EXERCISE REQUIREMENTS — Word for word, repeat the lines of the records from the one containing "right eye: (385, 233)" through the last line, both included.

(RECORD EXCERPTS Opens)

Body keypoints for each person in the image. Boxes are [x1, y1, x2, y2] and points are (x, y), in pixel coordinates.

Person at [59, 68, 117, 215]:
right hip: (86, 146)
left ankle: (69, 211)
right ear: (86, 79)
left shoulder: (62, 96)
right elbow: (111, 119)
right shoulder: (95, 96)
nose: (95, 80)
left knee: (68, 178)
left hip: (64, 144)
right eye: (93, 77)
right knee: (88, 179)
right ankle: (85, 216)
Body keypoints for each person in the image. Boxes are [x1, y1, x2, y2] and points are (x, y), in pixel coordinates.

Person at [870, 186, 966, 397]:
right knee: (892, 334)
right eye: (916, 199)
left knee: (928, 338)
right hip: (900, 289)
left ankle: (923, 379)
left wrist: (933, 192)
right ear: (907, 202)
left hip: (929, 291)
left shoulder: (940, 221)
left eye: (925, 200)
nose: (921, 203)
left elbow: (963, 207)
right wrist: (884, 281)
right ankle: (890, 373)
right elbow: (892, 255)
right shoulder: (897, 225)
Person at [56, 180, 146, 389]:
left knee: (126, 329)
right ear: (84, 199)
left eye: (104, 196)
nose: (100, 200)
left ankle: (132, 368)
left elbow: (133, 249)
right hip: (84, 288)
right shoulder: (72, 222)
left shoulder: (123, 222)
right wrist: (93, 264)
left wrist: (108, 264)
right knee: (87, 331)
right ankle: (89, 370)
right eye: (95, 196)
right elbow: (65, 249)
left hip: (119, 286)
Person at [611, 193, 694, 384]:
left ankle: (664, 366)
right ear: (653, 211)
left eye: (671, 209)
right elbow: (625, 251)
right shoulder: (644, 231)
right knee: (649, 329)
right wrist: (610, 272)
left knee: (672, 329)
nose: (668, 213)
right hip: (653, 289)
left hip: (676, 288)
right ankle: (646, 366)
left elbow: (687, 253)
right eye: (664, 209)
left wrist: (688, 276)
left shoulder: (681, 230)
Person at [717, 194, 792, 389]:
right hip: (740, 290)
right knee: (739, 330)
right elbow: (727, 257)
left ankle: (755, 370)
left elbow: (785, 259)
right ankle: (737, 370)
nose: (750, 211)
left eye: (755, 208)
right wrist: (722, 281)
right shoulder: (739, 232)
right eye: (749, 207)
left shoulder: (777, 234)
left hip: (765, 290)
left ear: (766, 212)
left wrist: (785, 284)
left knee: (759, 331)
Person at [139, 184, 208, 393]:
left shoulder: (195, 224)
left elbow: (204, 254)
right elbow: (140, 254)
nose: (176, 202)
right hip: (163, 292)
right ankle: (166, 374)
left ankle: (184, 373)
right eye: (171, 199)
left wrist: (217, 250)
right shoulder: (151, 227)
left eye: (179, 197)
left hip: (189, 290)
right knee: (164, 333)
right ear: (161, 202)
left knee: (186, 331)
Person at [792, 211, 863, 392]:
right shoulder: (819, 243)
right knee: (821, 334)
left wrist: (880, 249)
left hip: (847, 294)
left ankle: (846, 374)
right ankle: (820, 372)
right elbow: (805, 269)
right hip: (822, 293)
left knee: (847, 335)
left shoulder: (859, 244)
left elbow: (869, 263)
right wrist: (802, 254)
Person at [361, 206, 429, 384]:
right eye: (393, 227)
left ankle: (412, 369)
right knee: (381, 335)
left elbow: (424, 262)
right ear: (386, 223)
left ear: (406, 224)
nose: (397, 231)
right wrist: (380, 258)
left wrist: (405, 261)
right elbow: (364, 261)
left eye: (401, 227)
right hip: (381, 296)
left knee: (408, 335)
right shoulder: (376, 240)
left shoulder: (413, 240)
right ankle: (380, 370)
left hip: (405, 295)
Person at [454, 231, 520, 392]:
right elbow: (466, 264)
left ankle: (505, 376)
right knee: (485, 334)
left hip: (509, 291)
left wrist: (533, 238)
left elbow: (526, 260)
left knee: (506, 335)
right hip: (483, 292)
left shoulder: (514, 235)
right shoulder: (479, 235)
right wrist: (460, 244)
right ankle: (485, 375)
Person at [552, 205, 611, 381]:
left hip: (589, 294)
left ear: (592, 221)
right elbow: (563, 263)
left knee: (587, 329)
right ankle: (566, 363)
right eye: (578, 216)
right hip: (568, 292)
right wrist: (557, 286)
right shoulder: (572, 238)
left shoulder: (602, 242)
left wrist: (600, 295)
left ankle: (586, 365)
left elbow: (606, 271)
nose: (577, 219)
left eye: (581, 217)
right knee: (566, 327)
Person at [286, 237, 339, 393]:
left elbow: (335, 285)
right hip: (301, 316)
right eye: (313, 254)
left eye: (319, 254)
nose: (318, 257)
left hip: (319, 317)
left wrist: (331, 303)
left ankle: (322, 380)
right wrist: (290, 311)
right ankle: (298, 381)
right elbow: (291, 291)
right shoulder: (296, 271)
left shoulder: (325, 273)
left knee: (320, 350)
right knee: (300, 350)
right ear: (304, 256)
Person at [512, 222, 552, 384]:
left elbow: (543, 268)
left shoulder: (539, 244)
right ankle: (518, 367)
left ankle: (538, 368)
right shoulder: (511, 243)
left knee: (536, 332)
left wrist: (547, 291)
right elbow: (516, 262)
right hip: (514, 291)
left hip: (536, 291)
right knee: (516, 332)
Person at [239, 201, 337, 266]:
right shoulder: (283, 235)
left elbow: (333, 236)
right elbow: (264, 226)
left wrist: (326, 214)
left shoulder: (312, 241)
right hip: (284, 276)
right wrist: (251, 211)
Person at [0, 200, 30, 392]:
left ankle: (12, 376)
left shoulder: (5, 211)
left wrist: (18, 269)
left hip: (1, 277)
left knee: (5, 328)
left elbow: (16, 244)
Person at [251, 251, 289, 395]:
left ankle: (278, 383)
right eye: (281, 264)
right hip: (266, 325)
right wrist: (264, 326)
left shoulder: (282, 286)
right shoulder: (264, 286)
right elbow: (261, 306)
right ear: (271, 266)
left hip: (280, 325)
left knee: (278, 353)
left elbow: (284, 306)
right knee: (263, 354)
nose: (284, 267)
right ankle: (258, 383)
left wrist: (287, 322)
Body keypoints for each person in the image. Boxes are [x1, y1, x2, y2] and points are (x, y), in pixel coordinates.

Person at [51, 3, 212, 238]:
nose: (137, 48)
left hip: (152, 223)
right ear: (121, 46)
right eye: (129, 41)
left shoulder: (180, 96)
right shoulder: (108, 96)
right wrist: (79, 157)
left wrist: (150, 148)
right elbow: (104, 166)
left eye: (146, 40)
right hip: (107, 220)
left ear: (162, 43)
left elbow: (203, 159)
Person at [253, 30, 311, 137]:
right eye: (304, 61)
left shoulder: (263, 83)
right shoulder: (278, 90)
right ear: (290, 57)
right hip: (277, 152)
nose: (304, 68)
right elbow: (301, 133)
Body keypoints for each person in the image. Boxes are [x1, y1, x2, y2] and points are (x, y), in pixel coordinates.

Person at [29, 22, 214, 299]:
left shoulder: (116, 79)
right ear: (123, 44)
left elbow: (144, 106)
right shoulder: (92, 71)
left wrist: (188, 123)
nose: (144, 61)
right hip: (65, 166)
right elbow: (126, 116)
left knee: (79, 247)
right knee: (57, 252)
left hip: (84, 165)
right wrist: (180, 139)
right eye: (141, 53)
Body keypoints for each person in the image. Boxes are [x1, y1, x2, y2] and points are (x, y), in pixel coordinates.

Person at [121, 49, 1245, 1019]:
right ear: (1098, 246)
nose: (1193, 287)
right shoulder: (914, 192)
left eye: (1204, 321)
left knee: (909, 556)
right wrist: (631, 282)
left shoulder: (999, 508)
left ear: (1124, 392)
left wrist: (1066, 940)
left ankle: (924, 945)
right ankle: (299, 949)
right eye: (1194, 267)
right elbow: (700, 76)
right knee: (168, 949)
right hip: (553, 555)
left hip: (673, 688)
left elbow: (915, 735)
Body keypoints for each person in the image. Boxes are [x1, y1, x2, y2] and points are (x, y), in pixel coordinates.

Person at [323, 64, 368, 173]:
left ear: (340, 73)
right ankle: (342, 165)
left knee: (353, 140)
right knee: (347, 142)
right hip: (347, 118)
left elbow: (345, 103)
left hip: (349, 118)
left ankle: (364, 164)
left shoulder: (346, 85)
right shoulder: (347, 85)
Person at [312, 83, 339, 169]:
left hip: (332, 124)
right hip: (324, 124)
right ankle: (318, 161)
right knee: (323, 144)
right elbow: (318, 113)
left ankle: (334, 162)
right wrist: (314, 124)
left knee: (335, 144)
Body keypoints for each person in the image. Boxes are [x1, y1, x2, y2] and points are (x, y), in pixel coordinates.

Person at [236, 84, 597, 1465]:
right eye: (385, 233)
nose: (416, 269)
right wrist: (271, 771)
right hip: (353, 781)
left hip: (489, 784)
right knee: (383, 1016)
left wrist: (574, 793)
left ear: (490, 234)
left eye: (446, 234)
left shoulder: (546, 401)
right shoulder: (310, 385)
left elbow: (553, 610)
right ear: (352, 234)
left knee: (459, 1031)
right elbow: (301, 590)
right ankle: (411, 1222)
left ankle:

(RECORD EXCERPTS Closes)

EXERCISE ANSWER —
right eye: (385, 233)
nose: (416, 269)
right wrist: (271, 771)
right hip: (353, 781)
left hip: (489, 784)
right knee: (383, 1016)
left wrist: (574, 793)
left ear: (490, 234)
left eye: (446, 234)
left shoulder: (546, 401)
right shoulder: (310, 385)
left elbow: (553, 610)
right ear: (352, 234)
left knee: (459, 1031)
right elbow: (301, 590)
right ankle: (411, 1222)
left ankle:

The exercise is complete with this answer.